What is an Energy Performance Certificate?
This certificate ranks your home’s energy performance from A-G. By law, it is required if you are selling your house and it is designed to provide prospective buyers with an indication of what will need to be done to upgrade it, its running costs, and how well it can perform.
Something that is noteworthy is Energy Performance Certificates are important for landlords as well as homeowners, with new legislation introduced on 1st April 2018, making it illegal to rent properties out that have a F or G rating.
How can you make improvements to your home’s EPC? Clearly, it is a positive thing to give prospective buyers an indication of home improvement expenses and potential running costs, but there has been some criticism of EPCs, partly due to where the focus is placed on home improvements.
For instance, air-source heat pumps and solar panels might make reductions in your carbon footprint. However, a majority of post-war homes in the UK lose most of their heat through windows, walls, and roofs, so that insulating your house and reduce heat loss should be the first steps to take.
Will Installing New Energy Double-Glazing Help to Improve My Home’s EPC?
The Energy Saving Trust reports that after the leakage of energy from the walls and roof space, windows account for about 20% of the total heat that is lost from your house. So if you have not done so already, it means if you replace them, it can pay dividends back over the long term whether you sell your house or not and also help to significantly reduce your home’s carbon footprint at the same time.
Due to this, this kind of windows in your houses are listed as being key indicators of its EPC, which include a star rating that ranks them from one star up to five stars, with partial double or single glazing scores one to two stars, and finally new energy efficient triple and double glazing windows score a maximum of five stars.
As a good indication, upgrading to triple or double-glazed windows from single ones can save up to £160 per year on a typical three-bedroom detached house – a significant draw for prospective home buyers.

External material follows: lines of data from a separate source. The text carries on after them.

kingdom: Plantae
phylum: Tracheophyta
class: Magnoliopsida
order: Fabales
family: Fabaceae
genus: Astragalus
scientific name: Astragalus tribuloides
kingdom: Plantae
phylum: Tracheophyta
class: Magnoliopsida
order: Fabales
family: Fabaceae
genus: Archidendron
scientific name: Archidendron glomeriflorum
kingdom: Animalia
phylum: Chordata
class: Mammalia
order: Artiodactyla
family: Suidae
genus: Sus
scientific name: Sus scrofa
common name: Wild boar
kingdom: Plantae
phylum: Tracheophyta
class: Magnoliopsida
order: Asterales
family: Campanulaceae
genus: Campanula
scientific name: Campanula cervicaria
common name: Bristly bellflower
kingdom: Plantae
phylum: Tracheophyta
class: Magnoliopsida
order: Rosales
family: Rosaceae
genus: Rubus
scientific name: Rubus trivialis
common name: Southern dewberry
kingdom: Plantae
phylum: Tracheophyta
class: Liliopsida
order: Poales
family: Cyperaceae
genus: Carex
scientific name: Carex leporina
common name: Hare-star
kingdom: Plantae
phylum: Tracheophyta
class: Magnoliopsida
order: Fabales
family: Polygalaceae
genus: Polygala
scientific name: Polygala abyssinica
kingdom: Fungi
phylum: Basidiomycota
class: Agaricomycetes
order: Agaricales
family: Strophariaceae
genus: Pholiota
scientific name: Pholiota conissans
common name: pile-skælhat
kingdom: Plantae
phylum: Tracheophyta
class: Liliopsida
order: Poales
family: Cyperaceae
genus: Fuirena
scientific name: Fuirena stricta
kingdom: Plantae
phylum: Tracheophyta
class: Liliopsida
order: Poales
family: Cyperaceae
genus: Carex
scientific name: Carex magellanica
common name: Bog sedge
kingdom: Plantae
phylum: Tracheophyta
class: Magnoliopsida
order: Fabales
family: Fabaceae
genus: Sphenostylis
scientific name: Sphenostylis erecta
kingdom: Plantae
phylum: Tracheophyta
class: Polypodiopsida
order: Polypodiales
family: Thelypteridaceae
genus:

It is also noteworthy that if your house is not energy efficient your EPC will list the potential costs and savings of installing upgrades. This is obvious ammunition for potential buyers who are trying to pay less than your asking price.
Home energy efficiency is also becoming increasingly important. After a number of energy cost price hikes occurred in 2017 by the big six suppliers and the cold snaps during early 2018, clearly, home energy efficiency is becoming increasingly important for consumers.
One example of this is when Energy UK stated that 660,000 switched energy suppliers in February 2018. If nothing else, the “Beast from the East” and similar events help to sharpen the focus of UK householders on energy consumption and performance.
If My House Has a Bad EPC, Should I Withdraw a House Purchase?
This is a dilemma that is faced by all prospective home buyers since there is a definite trade-off between energy efficiency and popular period features. It is very subject whether that will stop you in your tracks or not.
We argue that even period properties that are difficult to treat, that new windows can definitely make a big difference, so there is plenty that still can be done in order to improve the home’s energy performance.